Thank you. This will help desperate Republicans better understand why Barak Obama is the better choice for many of us. You explain it in a way that does not attack Sen McCain, but does clearly state why Sen Obama is a sensible choice.

— Kia
7:20 am October 29th, 2008

There are Marxists all over the world. And for many, it works. Marks wrote: From each according to their ability, to each according to their needs”. Marx wrote this sentiment not to punish people for being successful, but to ensure that others coming behind those who were successful had just as much opportunity to succeed in the future. I personally do not believe that it is the government’s job to spread the wealth, but many people, including Obama, do. And for that, all he needs is a 50% majority of the people to decide that we are to be Marxists, and we will be among that number all around the world - part of the true global community. I thought that we were better than that, but there are many others - possibly the simple majority required, who agree that we are “that good”. My warning to the Post-Democrat, though: Marxists do not mind censoring media, for the greater good. But in that same sense, when they are telling you what to print in order for people to get their rations and their share of what is being “spread around” on any given day, your job will be easier, since they will write the story for you. All you will have to do is collect your government check. Unless, of course, you make too much, as decided by the government, at which point you will be required to spread your share around a little. You know, so that the other papers can be as successful as you obviously are. I think this is a bad endorsement.

— camdawggy
4:22 pm October 29th, 2008

“Because of who he is and how he has run his campaign, that fact has become almost incidental to most Americans. Instead, his countrymen are weighing his talents, his values and his beliefs, judging him not by the color of his skin, but the content of his character.”

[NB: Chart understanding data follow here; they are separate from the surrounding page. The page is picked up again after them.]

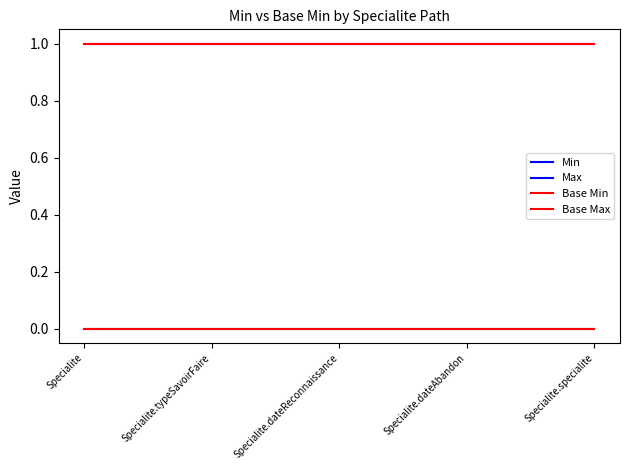

Reading left to right, list all the values displayed in this chart.

Min: Specialite=0	Specialite.typeSavoirFaire=0	Specialite.dateReconnaissance=0	Specialite.dateAbandon=0	Specialite.specialite=0
Max: Specialite=1	Specialite.typeSavoirFaire=1	Specialite.dateReconnaissance=1	Specialite.dateAbandon=1	Specialite.specialite=1
Base Min: Specialite=0	Specialite.typeSavoirFaire=0	Specialite.dateReconnaissance=0	Specialite.dateAbandon=0	Specialite.specialite=0
Base Max: Specialite=1	Specialite.typeSavoirFaire=1	Specialite.dateReconnaissance=1	Specialite.dateAbandon=1	Specialite.specialite=1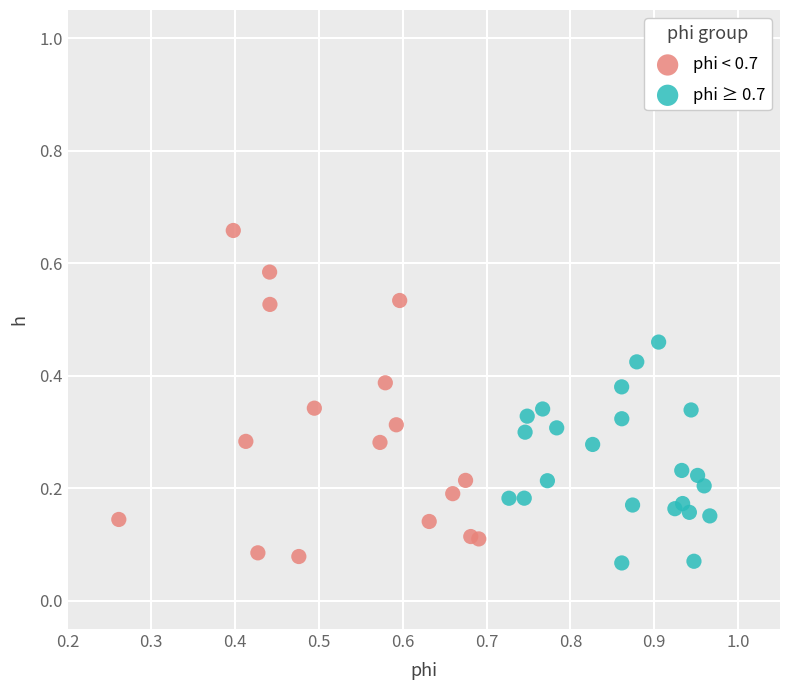

Which series reaches the minimum Y coordinate?

phi ≥ 0.7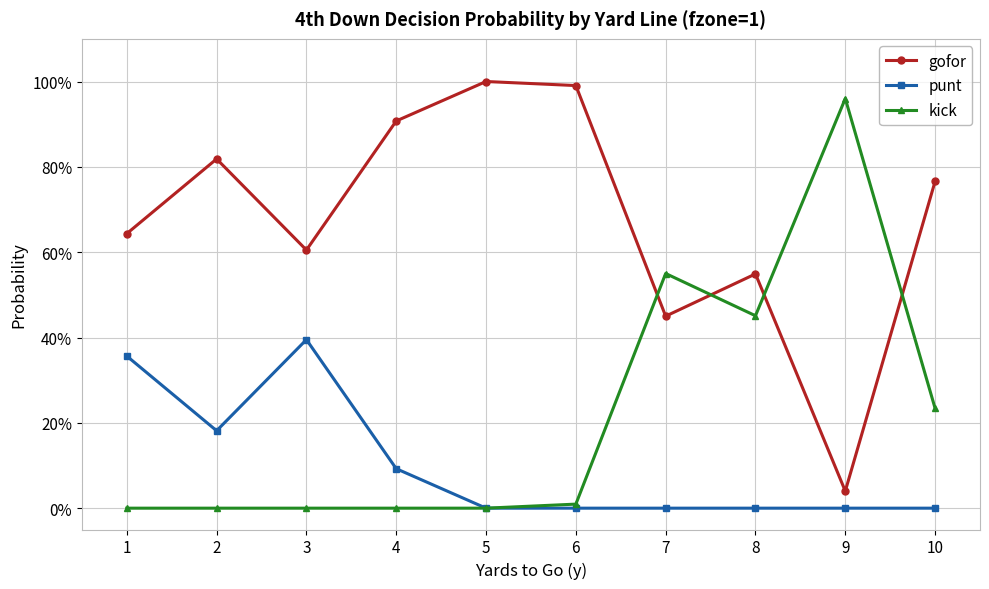

Does the chart have visible grid lines?

Yes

That gave me chills. In a good way.

— Erin
5:47 pm October 29th, 2008

“It’s not that I want to punish you for being successful, it’s just that ‘we’ want to make sure that the others who follow you have just as much chance to be successful.”

It takes more than money to be successful. It is a lifelong quest. “Joe the Plumber” is on such a quest, and merely asked a question of a candidate who (randomly) approached him in his driveway, about how it would look if he tried to follow his boss’ success someday by buying the business that he was part of. Shortly thereafter, the Obama campaign, and the media, tore the guy’s life apart, and he’ll now likely lose his license to drive in Ohio, amogst other things. Merely for asking a question of a person in his driveway, ironically enough, in the same spirit of Obama’s “those who follow should get money to be successful” share-the-wealth speech. It takes more than money. It takes training, knowledge, skills, desire - ganas - the will and want to succeed, regardless of the resources that are available. And it takes keeping your mouth shut if you are not for Obama, as Joe proved.

That gave me chills. In a bad way.

— camdawggy
6:14 pm October 29th, 2008

Beautifully done. Your endorsement is the best thing I’ve read during this entire campaign season. I’ve shared it with others across the country who agree. Thank you.

— SMA in Silver Spring, MD
10:23 pm November 3rd, 2008

I am an upstate New Yorker who was directed to this by a New Hampshire brother via a Chicago brother. Thank you! So brilliant… thoughtful … kind … not knee-jerk … willing to look at both sides … I am happy for your decision and hope this evening the people of this country will validate it.